[Records from a collection]
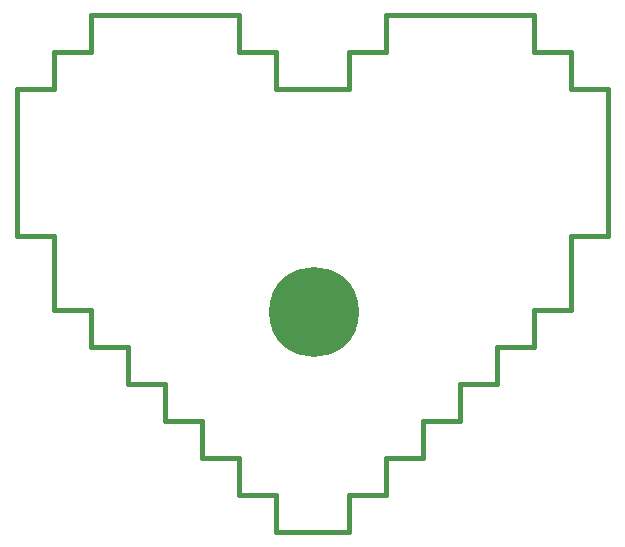
<source format=gtp>
G75*
%MOIN*%
%OFA0B0*%
%FSLAX25Y25*%
%IPPOS*%
%LPD*%
%AMOC8*
5,1,8,0,0,1.08239X$1,22.5*
%
%ADD10C,0.01600*%
%ADD11C,0.30000*%
D10*
X0087922Y0075619D02*
X0087922Y0087922D01*
X0075619Y0087922D01*
X0075619Y0100225D01*
X0063316Y0100225D01*
X0063316Y0124831D01*
X0051013Y0124831D01*
X0051013Y0174044D01*
X0063316Y0174044D01*
X0063316Y0186347D01*
X0075619Y0186347D01*
X0075619Y0198650D01*
X0124831Y0198650D01*
X0124831Y0186347D01*
X0137135Y0186347D01*
X0137135Y0174044D01*
X0161741Y0174044D01*
X0161741Y0186347D01*
X0174044Y0186347D01*
X0174044Y0198650D01*
X0223257Y0198650D01*
X0223257Y0186347D01*
X0235560Y0186347D01*
X0235560Y0174044D01*
X0247863Y0174044D01*
X0247863Y0124831D01*
X0235560Y0124831D01*
X0235560Y0100225D01*
X0223257Y0100225D01*
X0223257Y0087922D01*
X0210954Y0087922D01*
X0210954Y0075619D01*
X0198650Y0075619D01*
X0198650Y0063316D01*
X0186347Y0063316D01*
X0186347Y0051013D01*
X0174044Y0051013D01*
X0174044Y0038709D01*
X0161741Y0038709D01*
X0161741Y0026406D01*
X0137135Y0026406D01*
X0137135Y0038709D01*
X0124831Y0038709D01*
X0124831Y0051013D01*
X0112528Y0051013D01*
X0112528Y0063316D01*
X0100225Y0063316D01*
X0100225Y0075619D01*
X0087922Y0075619D01*
D11*
X0149822Y0099640D03*
M02*

</source>
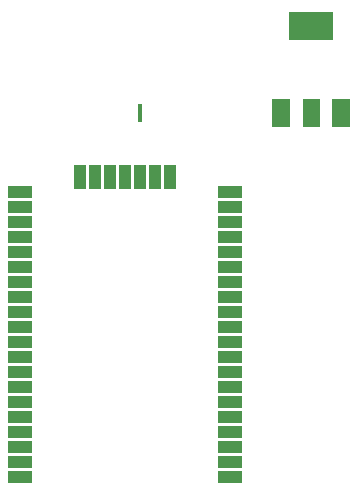
<source format=gtp>
G04 Layer: TopPasteMaskLayer*
G04 EasyEDA v6.2.43, 2019-09-14T08:05:40+03:00*
G04 099efe80dd8e4075b8cc61d203687640,04130c9be27c403289d01f1062dd982b,10*
G04 Gerber Generator version 0.2*
G04 Scale: 100 percent, Rotated: No, Reflected: No *
G04 Dimensions in millimeters *
G04 leading zeros omitted , absolute positions ,3 integer and 3 decimal *
%FSLAX33Y33*%
%MOMM*%
G90*
G71D02*

%ADD15R,1.999996X1.016000*%
%ADD16R,1.016000X1.999996*%
%ADD17R,0.399999X1.524000*%
%ADD18R,1.501140X2.399995*%
%ADD19R,1.500988X2.399995*%
%ADD20R,3.799840X2.399995*%

%LPD*%
G54D15*
G01X14986Y3556D03*
G01X14986Y4826D03*
G01X14986Y6096D03*
G01X14986Y7366D03*
G01X14986Y8636D03*
G01X14986Y9906D03*
G01X14986Y11176D03*
G01X14986Y12446D03*
G01X14986Y13716D03*
G01X14986Y14986D03*
G01X14986Y16256D03*
G01X14986Y17526D03*
G01X14986Y18796D03*
G01X14986Y20066D03*
G01X14986Y21336D03*
G01X14986Y22606D03*
G01X14986Y23876D03*
G01X14986Y25146D03*
G01X14986Y26416D03*
G01X14986Y27686D03*
G54D16*
G01X20066Y28956D03*
G01X21336Y28956D03*
G01X22606Y28956D03*
G01X23876Y28956D03*
G01X25146Y28956D03*
G01X26416Y28956D03*
G01X27686Y28956D03*
G54D15*
G01X32766Y3556D03*
G01X32766Y4826D03*
G01X32766Y6096D03*
G01X32766Y7366D03*
G01X32766Y8636D03*
G01X32766Y9906D03*
G01X32766Y11176D03*
G01X32766Y12446D03*
G01X32766Y13716D03*
G01X32766Y14986D03*
G01X32766Y16256D03*
G01X32766Y17526D03*
G01X32766Y18796D03*
G01X32766Y20066D03*
G01X32766Y21336D03*
G01X32766Y22606D03*
G01X32766Y23876D03*
G01X32766Y25146D03*
G01X32766Y26416D03*
G01X32766Y27686D03*
G54D17*
G01X25154Y34359D03*
G54D18*
G01X37084Y34417D03*
G36*
G01X38874Y35615D02*
G01X40373Y35615D01*
G01X40373Y33218D01*
G01X38874Y33218D01*
G01X38874Y35615D01*
G37*
G54D19*
G01X42164Y34417D03*
G54D20*
G01X39624Y41783D03*
M00*
M02*

</source>
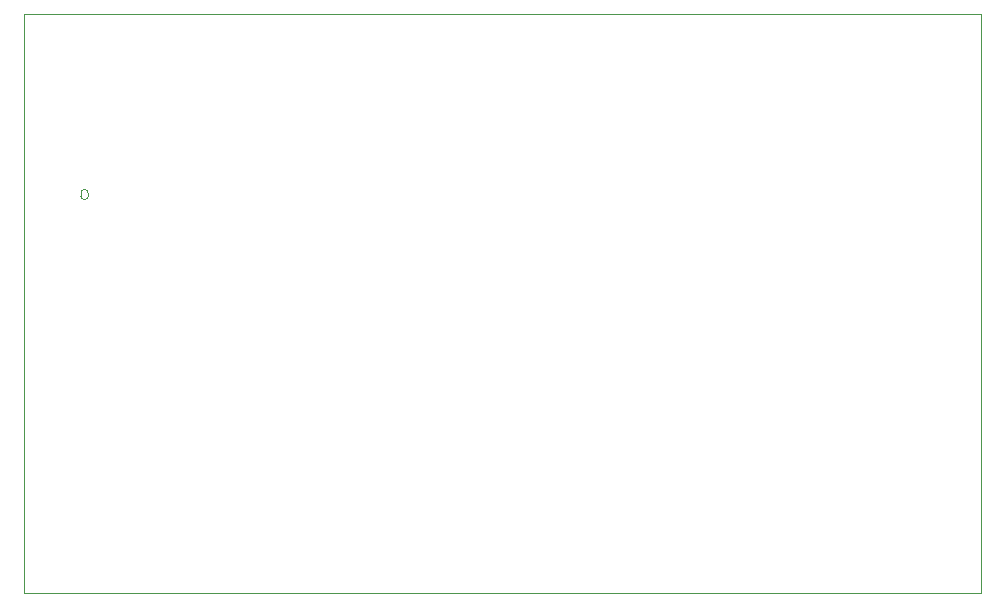
<source format=gm1>
%TF.GenerationSoftware,KiCad,Pcbnew,(5.1.8)-1*%
%TF.CreationDate,2020-12-25T17:53:49+01:00*%
%TF.ProjectId,mmStep,6d6d5374-6570-42e6-9b69-6361645f7063,rev?*%
%TF.SameCoordinates,Original*%
%TF.FileFunction,Profile,NP*%
%FSLAX46Y46*%
G04 Gerber Fmt 4.6, Leading zero omitted, Abs format (unit mm)*
G04 Created by KiCad (PCBNEW (5.1.8)-1) date 2020-12-25 17:53:49*
%MOMM*%
%LPD*%
G01*
G04 APERTURE LIST*
%TA.AperFunction,Profile*%
%ADD10C,0.050000*%
%TD*%
%TA.AperFunction,Profile*%
%ADD11C,0.100000*%
%TD*%
G04 APERTURE END LIST*
D10*
X0Y0D02*
X0Y-49000000D01*
X81000000Y-49000000D02*
X0Y-49000000D01*
X81000000Y0D02*
X81000000Y-49000000D01*
X0Y0D02*
X81000000Y0D01*
D11*
%TO.C,J2*%
X5415000Y-15125000D02*
X5415000Y-15375000D01*
X4785000Y-15375000D02*
X4785000Y-15125000D01*
X5100000Y-14810000D02*
G75*
G02*
X5415000Y-15125000I0J-315000D01*
G01*
X4785000Y-15125000D02*
G75*
G02*
X5100000Y-14810000I315000J0D01*
G01*
X5100000Y-15690000D02*
G75*
G02*
X4785000Y-15375000I0J315000D01*
G01*
X5415000Y-15375000D02*
G75*
G02*
X5100000Y-15690000I-315000J0D01*
G01*
%TD*%
M02*

</source>
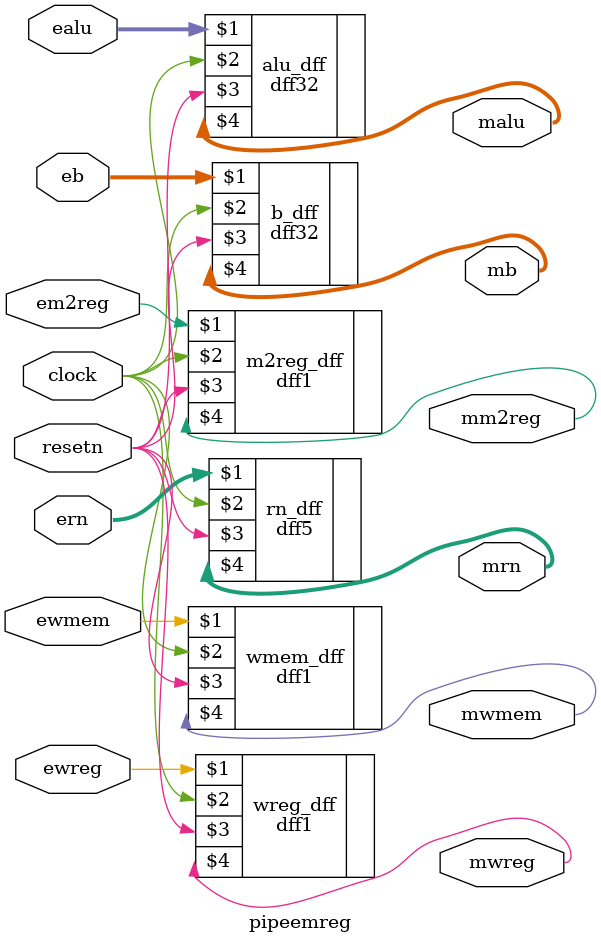
<source format=v>
module pipeemreg(ewreg, em2reg, ewmem, ealu, eb, ern, clock, 
		resetn, mwreg, mm2reg, mwmem, malu, mb, mrn);
	input         ewreg, em2reg, ewmem, clock, resetn;
	input  [4:0]  ern;
	input  [31:0] ealu, eb;
	output        mwreg, mm2reg, mwmem;
	output [4:0]  mrn;
	output [31:0] malu, mb;

	dff1 wreg_dff(ewreg, clock, resetn, mwreg);
	dff1 m2reg_dff(em2reg, clock, resetn, mm2reg);
	dff1 wmem_dff(ewmem, clock, resetn, mwmem);
	dff32 alu_dff(ealu, clock, resetn, malu);
	dff32 b_dff(eb, clock, resetn, mb);
	dff5 rn_dff(ern, clock, resetn, mrn);
endmodule 
</source>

_YOUR INSTRUCTIONS_.
Print all entries exactly, without images.

_THE ANSWER_.
<source format=gtp>
G75*
%MOIN*%
%OFA0B0*%
%FSLAX25Y25*%
%IPPOS*%
%LPD*%
%AMOC8*
5,1,8,0,0,1.08239X$1,22.5*
%
%ADD10C,0.01600*%
%ADD11C,0.30000*%
D10*
X0087922Y0075619D02*
X0087922Y0087922D01*
X0075619Y0087922D01*
X0075619Y0100225D01*
X0063316Y0100225D01*
X0063316Y0124831D01*
X0051013Y0124831D01*
X0051013Y0174044D01*
X0063316Y0174044D01*
X0063316Y0186347D01*
X0075619Y0186347D01*
X0075619Y0198650D01*
X0124831Y0198650D01*
X0124831Y0186347D01*
X0137135Y0186347D01*
X0137135Y0174044D01*
X0161741Y0174044D01*
X0161741Y0186347D01*
X0174044Y0186347D01*
X0174044Y0198650D01*
X0223257Y0198650D01*
X0223257Y0186347D01*
X0235560Y0186347D01*
X0235560Y0174044D01*
X0247863Y0174044D01*
X0247863Y0124831D01*
X0235560Y0124831D01*
X0235560Y0100225D01*
X0223257Y0100225D01*
X0223257Y0087922D01*
X0210954Y0087922D01*
X0210954Y0075619D01*
X0198650Y0075619D01*
X0198650Y0063316D01*
X0186347Y0063316D01*
X0186347Y0051013D01*
X0174044Y0051013D01*
X0174044Y0038709D01*
X0161741Y0038709D01*
X0161741Y0026406D01*
X0137135Y0026406D01*
X0137135Y0038709D01*
X0124831Y0038709D01*
X0124831Y0051013D01*
X0112528Y0051013D01*
X0112528Y0063316D01*
X0100225Y0063316D01*
X0100225Y0075619D01*
X0087922Y0075619D01*
D11*
X0149822Y0099640D03*
M02*

</source>
<source format=gtp>
G04 Layer: TopPasteMaskLayer*
G04 EasyEDA v6.2.43, 2019-09-14T08:05:40+03:00*
G04 099efe80dd8e4075b8cc61d203687640,04130c9be27c403289d01f1062dd982b,10*
G04 Gerber Generator version 0.2*
G04 Scale: 100 percent, Rotated: No, Reflected: No *
G04 Dimensions in millimeters *
G04 leading zeros omitted , absolute positions ,3 integer and 3 decimal *
%FSLAX33Y33*%
%MOMM*%
G90*
G71D02*

%ADD15R,1.999996X1.016000*%
%ADD16R,1.016000X1.999996*%
%ADD17R,0.399999X1.524000*%
%ADD18R,1.501140X2.399995*%
%ADD19R,1.500988X2.399995*%
%ADD20R,3.799840X2.399995*%

%LPD*%
G54D15*
G01X14986Y3556D03*
G01X14986Y4826D03*
G01X14986Y6096D03*
G01X14986Y7366D03*
G01X14986Y8636D03*
G01X14986Y9906D03*
G01X14986Y11176D03*
G01X14986Y12446D03*
G01X14986Y13716D03*
G01X14986Y14986D03*
G01X14986Y16256D03*
G01X14986Y17526D03*
G01X14986Y18796D03*
G01X14986Y20066D03*
G01X14986Y21336D03*
G01X14986Y22606D03*
G01X14986Y23876D03*
G01X14986Y25146D03*
G01X14986Y26416D03*
G01X14986Y27686D03*
G54D16*
G01X20066Y28956D03*
G01X21336Y28956D03*
G01X22606Y28956D03*
G01X23876Y28956D03*
G01X25146Y28956D03*
G01X26416Y28956D03*
G01X27686Y28956D03*
G54D15*
G01X32766Y3556D03*
G01X32766Y4826D03*
G01X32766Y6096D03*
G01X32766Y7366D03*
G01X32766Y8636D03*
G01X32766Y9906D03*
G01X32766Y11176D03*
G01X32766Y12446D03*
G01X32766Y13716D03*
G01X32766Y14986D03*
G01X32766Y16256D03*
G01X32766Y17526D03*
G01X32766Y18796D03*
G01X32766Y20066D03*
G01X32766Y21336D03*
G01X32766Y22606D03*
G01X32766Y23876D03*
G01X32766Y25146D03*
G01X32766Y26416D03*
G01X32766Y27686D03*
G54D17*
G01X25154Y34359D03*
G54D18*
G01X37084Y34417D03*
G36*
G01X38874Y35615D02*
G01X40373Y35615D01*
G01X40373Y33218D01*
G01X38874Y33218D01*
G01X38874Y35615D01*
G37*
G54D19*
G01X42164Y34417D03*
G54D20*
G01X39624Y41783D03*
M00*
M02*

</source>
<source format=gm1>
%TF.GenerationSoftware,KiCad,Pcbnew,(5.1.8)-1*%
%TF.CreationDate,2020-12-25T17:53:49+01:00*%
%TF.ProjectId,mmStep,6d6d5374-6570-42e6-9b69-6361645f7063,rev?*%
%TF.SameCoordinates,Original*%
%TF.FileFunction,Profile,NP*%
%FSLAX46Y46*%
G04 Gerber Fmt 4.6, Leading zero omitted, Abs format (unit mm)*
G04 Created by KiCad (PCBNEW (5.1.8)-1) date 2020-12-25 17:53:49*
%MOMM*%
%LPD*%
G01*
G04 APERTURE LIST*
%TA.AperFunction,Profile*%
%ADD10C,0.050000*%
%TD*%
%TA.AperFunction,Profile*%
%ADD11C,0.100000*%
%TD*%
G04 APERTURE END LIST*
D10*
X0Y0D02*
X0Y-49000000D01*
X81000000Y-49000000D02*
X0Y-49000000D01*
X81000000Y0D02*
X81000000Y-49000000D01*
X0Y0D02*
X81000000Y0D01*
D11*
%TO.C,J2*%
X5415000Y-15125000D02*
X5415000Y-15375000D01*
X4785000Y-15375000D02*
X4785000Y-15125000D01*
X5100000Y-14810000D02*
G75*
G02*
X5415000Y-15125000I0J-315000D01*
G01*
X4785000Y-15125000D02*
G75*
G02*
X5100000Y-14810000I315000J0D01*
G01*
X5100000Y-15690000D02*
G75*
G02*
X4785000Y-15375000I0J315000D01*
G01*
X5415000Y-15375000D02*
G75*
G02*
X5100000Y-15690000I-315000J0D01*
G01*
%TD*%
M02*

</source>
<source format=v>
module pipeemreg(ewreg, em2reg, ewmem, ealu, eb, ern, clock, 
		resetn, mwreg, mm2reg, mwmem, malu, mb, mrn);
	input         ewreg, em2reg, ewmem, clock, resetn;
	input  [4:0]  ern;
	input  [31:0] ealu, eb;
	output        mwreg, mm2reg, mwmem;
	output [4:0]  mrn;
	output [31:0] malu, mb;

	dff1 wreg_dff(ewreg, clock, resetn, mwreg);
	dff1 m2reg_dff(em2reg, clock, resetn, mm2reg);
	dff1 wmem_dff(ewmem, clock, resetn, mwmem);
	dff32 alu_dff(ealu, clock, resetn, malu);
	dff32 b_dff(eb, clock, resetn, mb);
	dff5 rn_dff(ern, clock, resetn, mrn);
endmodule 
</source>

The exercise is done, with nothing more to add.